GIVEN INFORMATION:
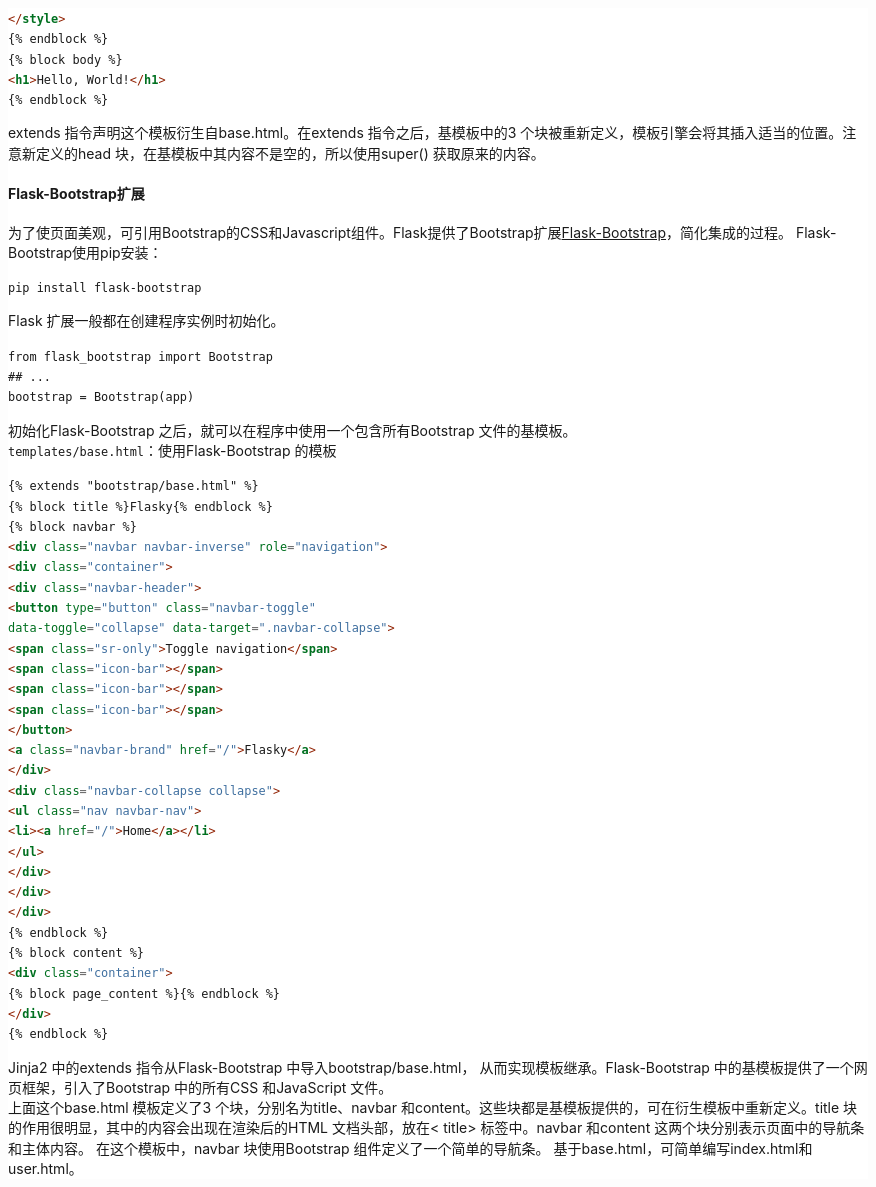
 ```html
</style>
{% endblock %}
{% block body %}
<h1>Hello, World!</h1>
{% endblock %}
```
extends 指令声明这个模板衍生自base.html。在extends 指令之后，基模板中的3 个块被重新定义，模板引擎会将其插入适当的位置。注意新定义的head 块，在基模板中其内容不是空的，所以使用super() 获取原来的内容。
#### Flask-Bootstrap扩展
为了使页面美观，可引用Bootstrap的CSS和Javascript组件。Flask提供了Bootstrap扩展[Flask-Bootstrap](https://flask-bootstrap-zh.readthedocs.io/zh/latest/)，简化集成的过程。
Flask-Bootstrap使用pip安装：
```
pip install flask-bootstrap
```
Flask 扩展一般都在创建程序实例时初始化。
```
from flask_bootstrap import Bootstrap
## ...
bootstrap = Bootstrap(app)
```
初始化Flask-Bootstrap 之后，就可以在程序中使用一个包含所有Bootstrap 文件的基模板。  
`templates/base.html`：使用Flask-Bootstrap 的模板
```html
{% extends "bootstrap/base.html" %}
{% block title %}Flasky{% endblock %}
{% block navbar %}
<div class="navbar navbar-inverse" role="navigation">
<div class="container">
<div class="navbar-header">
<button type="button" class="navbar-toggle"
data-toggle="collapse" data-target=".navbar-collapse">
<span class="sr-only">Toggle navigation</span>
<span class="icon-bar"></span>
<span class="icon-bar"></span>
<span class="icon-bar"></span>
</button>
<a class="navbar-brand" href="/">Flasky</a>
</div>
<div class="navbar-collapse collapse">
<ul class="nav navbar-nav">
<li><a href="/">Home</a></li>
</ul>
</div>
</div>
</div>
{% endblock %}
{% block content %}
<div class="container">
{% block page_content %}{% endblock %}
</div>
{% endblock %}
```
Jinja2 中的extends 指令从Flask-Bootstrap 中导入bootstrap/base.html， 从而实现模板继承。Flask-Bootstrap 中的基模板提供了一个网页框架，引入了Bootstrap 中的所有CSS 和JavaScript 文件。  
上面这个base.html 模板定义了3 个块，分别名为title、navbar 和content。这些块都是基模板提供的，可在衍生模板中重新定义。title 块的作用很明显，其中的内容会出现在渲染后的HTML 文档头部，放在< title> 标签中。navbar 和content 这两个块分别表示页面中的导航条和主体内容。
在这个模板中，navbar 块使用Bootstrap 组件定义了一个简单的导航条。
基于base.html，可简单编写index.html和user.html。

---

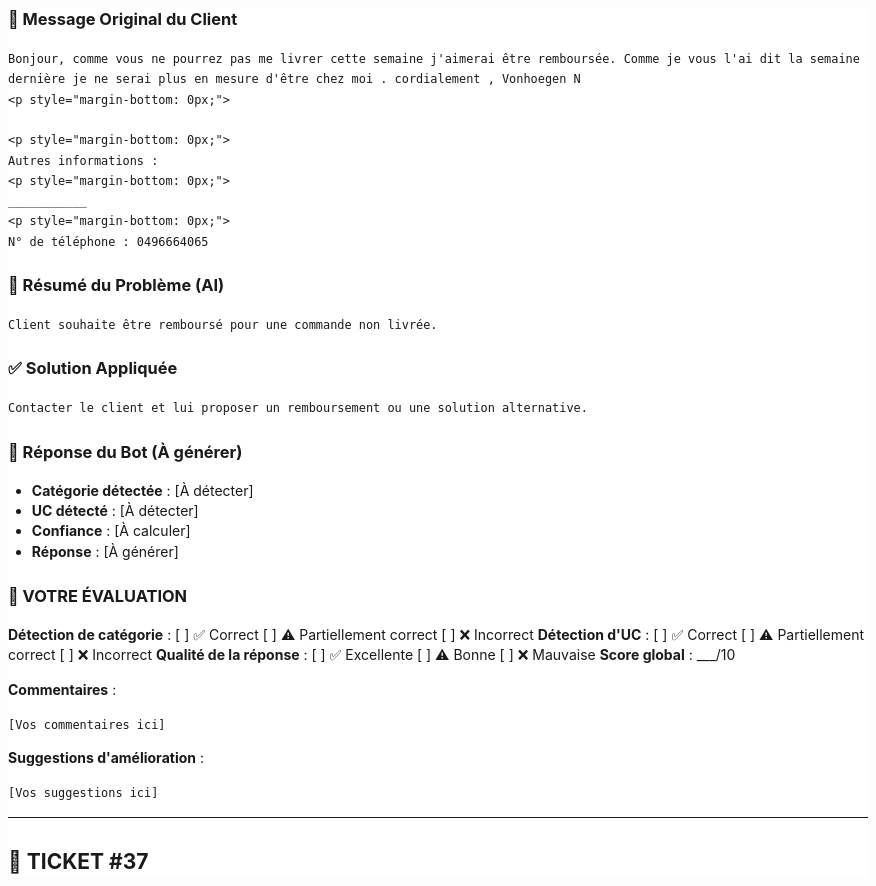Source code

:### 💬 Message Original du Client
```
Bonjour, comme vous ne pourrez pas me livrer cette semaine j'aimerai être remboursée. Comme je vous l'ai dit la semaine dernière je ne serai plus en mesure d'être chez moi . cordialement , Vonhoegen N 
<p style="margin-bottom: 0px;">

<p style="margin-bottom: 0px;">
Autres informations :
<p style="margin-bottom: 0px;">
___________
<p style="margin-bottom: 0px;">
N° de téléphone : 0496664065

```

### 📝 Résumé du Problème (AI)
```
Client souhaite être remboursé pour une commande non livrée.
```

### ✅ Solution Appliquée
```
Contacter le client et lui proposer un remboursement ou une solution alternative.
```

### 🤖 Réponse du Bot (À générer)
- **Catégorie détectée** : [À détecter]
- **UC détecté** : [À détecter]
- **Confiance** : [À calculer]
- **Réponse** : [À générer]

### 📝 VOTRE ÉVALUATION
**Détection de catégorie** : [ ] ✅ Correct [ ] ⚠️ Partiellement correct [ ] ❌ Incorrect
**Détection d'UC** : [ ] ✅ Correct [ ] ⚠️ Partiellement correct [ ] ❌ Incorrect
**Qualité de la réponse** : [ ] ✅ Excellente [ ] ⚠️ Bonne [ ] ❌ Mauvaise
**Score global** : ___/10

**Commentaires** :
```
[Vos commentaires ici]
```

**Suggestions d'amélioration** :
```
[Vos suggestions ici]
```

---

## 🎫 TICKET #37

PROBLEM DETAILS: All lines containing "générer" in the material above should appear in your reply, copied exactly.

EXERCISE ANSWER:
### 🤖 Réponse du Bot (À générer)
- **Réponse** : [À générer]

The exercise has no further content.